[Saved data entries]
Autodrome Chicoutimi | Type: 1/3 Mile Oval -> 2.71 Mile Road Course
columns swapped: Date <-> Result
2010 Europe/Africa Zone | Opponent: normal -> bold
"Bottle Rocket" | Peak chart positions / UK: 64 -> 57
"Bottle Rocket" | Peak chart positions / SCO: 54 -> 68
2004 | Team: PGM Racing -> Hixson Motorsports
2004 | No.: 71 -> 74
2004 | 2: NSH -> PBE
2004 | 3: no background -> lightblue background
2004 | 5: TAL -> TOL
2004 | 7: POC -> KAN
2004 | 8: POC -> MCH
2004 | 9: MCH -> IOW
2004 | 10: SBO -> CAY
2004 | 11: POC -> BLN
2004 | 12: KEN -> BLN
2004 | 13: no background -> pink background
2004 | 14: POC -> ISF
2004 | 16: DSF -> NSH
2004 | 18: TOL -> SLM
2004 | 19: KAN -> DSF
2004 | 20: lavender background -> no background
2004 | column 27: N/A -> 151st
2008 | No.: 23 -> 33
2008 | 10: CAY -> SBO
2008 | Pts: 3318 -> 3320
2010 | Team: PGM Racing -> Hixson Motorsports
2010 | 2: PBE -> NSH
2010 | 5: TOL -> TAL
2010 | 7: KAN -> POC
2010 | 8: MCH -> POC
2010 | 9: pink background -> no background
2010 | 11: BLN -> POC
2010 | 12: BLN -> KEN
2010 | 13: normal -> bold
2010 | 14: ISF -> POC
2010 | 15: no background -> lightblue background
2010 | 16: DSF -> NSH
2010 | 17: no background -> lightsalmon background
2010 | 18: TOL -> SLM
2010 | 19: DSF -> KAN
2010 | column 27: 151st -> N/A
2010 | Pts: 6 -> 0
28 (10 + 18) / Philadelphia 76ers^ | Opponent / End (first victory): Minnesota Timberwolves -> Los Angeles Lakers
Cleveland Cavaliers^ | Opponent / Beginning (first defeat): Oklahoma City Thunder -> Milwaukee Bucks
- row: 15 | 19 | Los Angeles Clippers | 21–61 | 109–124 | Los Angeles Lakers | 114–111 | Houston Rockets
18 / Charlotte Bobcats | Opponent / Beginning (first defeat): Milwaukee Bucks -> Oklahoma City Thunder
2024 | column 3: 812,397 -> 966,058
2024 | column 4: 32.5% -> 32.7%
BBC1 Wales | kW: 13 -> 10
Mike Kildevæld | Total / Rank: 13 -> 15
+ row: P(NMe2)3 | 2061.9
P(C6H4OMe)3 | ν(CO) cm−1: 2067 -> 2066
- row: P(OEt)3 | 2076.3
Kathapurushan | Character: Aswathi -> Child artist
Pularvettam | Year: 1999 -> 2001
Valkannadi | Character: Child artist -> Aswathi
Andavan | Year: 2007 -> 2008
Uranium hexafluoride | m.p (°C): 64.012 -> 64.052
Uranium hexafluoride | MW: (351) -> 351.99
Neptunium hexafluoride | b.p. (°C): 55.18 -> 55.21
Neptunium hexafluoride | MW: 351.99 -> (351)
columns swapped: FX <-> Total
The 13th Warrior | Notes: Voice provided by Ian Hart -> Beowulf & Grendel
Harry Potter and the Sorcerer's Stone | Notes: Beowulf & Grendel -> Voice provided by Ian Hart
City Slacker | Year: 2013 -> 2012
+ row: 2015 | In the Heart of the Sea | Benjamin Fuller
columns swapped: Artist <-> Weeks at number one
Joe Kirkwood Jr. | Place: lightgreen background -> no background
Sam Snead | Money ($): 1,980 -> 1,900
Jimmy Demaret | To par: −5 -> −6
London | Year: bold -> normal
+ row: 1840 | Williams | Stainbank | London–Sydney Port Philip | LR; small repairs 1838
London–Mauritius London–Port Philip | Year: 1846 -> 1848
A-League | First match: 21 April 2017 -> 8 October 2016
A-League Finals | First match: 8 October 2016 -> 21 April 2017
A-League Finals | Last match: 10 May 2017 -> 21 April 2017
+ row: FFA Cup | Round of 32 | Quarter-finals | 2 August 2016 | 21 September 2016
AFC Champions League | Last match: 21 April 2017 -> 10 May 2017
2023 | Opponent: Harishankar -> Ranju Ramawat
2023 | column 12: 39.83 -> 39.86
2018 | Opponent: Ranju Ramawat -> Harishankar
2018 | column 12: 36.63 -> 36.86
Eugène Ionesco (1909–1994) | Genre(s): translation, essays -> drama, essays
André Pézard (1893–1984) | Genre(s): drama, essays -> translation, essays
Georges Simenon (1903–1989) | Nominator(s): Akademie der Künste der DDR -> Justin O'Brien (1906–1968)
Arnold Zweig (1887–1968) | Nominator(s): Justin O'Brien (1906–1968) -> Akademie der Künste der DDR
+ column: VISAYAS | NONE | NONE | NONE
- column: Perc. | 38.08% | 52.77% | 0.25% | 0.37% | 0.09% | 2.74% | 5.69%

→ **Problem details**:
Output every line of the entries above as a JSON list of strings, one string per line, omitting blank lines.

→ **Solution to this problem**:
[
  "Autodrome Chicoutimi | Type: 1/3 Mile Oval -> 2.71 Mile Road Course",
  "columns swapped: Date <-> Result",
  "2010 Europe/Africa Zone | Opponent: normal -> bold",
  "\"Bottle Rocket\" | Peak chart positions / UK: 64 -> 57",
  "\"Bottle Rocket\" | Peak chart positions / SCO: 54 -> 68",
  "2004 | Team: PGM Racing -> Hixson Motorsports",
  "2004 | No.: 71 -> 74",
  "2004 | 2: NSH -> PBE",
  "2004 | 3: no background -> lightblue background",
  "2004 | 5: TAL -> TOL",
  "2004 | 7: POC -> KAN",
  "2004 | 8: POC -> MCH",
  "2004 | 9: MCH -> IOW",
  "2004 | 10: SBO -> CAY",
  "2004 | 11: POC -> BLN",
  "2004 | 12: KEN -> BLN",
  "2004 | 13: no background -> pink background",
  "2004 | 14: POC -> ISF",
  "2004 | 16: DSF -> NSH",
  "2004 | 18: TOL -> SLM",
  "2004 | 19: KAN -> DSF",
  "2004 | 20: lavender background -> no background",
  "2004 | column 27: N/A -> 151st",
  "2008 | No.: 23 -> 33",
  "2008 | 10: CAY -> SBO",
  "2008 | Pts: 3318 -> 3320",
  "2010 | Team: PGM Racing -> Hixson Motorsports",
  "2010 | 2: PBE -> NSH",
  "2010 | 5: TOL -> TAL",
  "2010 | 7: KAN -> POC",
  "2010 | 8: MCH -> POC",
  "2010 | 9: pink background -> no background",
  "2010 | 11: BLN -> POC",
  "2010 | 12: BLN -> KEN",
  "2010 | 13: normal -> bold",
  "2010 | 14: ISF -> POC",
  "2010 | 15: no background -> lightblue background",
  "2010 | 16: DSF -> NSH",
  "2010 | 17: no background -> lightsalmon background",
  "2010 | 18: TOL -> SLM",
  "2010 | 19: DSF -> KAN",
  "2010 | column 27: 151st -> N/A",
  "2010 | Pts: 6 -> 0",
  "28 (10 + 18) / Philadelphia 76ers^ | Opponent / End (first victory): Minnesota Timberwolves -> Los Angeles Lakers",
  "Cleveland Cavaliers^ | Opponent / Beginning (first defeat): Oklahoma City Thunder -> Milwaukee Bucks",
  "- row: 15 | 19 | Los Angeles Clippers | 21–61 | 109–124 | Los Angeles Lakers | 114–111 | Houston Rockets",
  "18 / Charlotte Bobcats | Opponent / Beginning (first defeat): Milwaukee Bucks -> Oklahoma City Thunder",
  "2024 | column 3: 812,397 -> 966,058",
  "2024 | column 4: 32.5% -> 32.7%",
  "BBC1 Wales | kW: 13 -> 10",
  "Mike Kildevæld | Total / Rank: 13 -> 15",
  "+ row: P(NMe2)3 | 2061.9",
  "P(C6H4OMe)3 | ν(CO) cm−1: 2067 -> 2066",
  "- row: P(OEt)3 | 2076.3",
  "Kathapurushan | Character: Aswathi -> Child artist",
  "Pularvettam | Year: 1999 -> 2001",
  "Valkannadi | Character: Child artist -> Aswathi",
  "Andavan | Year: 2007 -> 2008",
  "Uranium hexafluoride | m.p (°C): 64.012 -> 64.052",
  "Uranium hexafluoride | MW: (351) -> 351.99",
  "Neptunium hexafluoride | b.p. (°C): 55.18 -> 55.21",
  "Neptunium hexafluoride | MW: 351.99 -> (351)",
  "columns swapped: FX <-> Total",
  "The 13th Warrior | Notes: Voice provided by Ian Hart -> Beowulf & Grendel",
  "Harry Potter and the Sorcerer's Stone | Notes: Beowulf & Grendel -> Voice provided by Ian Hart",
  "City Slacker | Year: 2013 -> 2012",
  "+ row: 2015 | In the Heart of the Sea | Benjamin Fuller",
  "columns swapped: Artist <-> Weeks at number one",
  "Joe Kirkwood Jr. | Place: lightgreen background -> no background",
  "Sam Snead | Money ($): 1,980 -> 1,900",
  "Jimmy Demaret | To par: −5 -> −6",
  "London | Year: bold -> normal",
  "+ row: 1840 | Williams | Stainbank | London–Sydney Port Philip | LR; small repairs 1838",
  "London–Mauritius London–Port Philip | Year: 1846 -> 1848",
  "A-League | First match: 21 April 2017 -> 8 October 2016",
  "A-League Finals | First match: 8 October 2016 -> 21 April 2017",
  "A-League Finals | Last match: 10 May 2017 -> 21 April 2017",
  "+ row: FFA Cup | Round of 32 | Quarter-finals | 2 August 2016 | 21 September 2016",
  "AFC Champions League | Last match: 21 April 2017 -> 10 May 2017",
  "2023 | Opponent: Harishankar -> Ranju Ramawat",
  "2023 | column 12: 39.83 -> 39.86",
  "2018 | Opponent: Ranju Ramawat -> Harishankar",
  "2018 | column 12: 36.63 -> 36.86",
  "Eugène Ionesco (1909–1994) | Genre(s): translation, essays -> drama, essays",
  "André Pézard (1893–1984) | Genre(s): drama, essays -> translation, essays",
  "Georges Simenon (1903–1989) | Nominator(s): Akademie der Künste der DDR -> Justin O'Brien (1906–1968)",
  "Arnold Zweig (1887–1968) | Nominator(s): Justin O'Brien (1906–1968) -> Akademie der Künste der DDR",
  "+ column: VISAYAS | NONE | NONE | NONE",
  "- column: Perc. | 38.08% | 52.77% | 0.25% | 0.37% | 0.09% | 2.74% | 5.69%"
]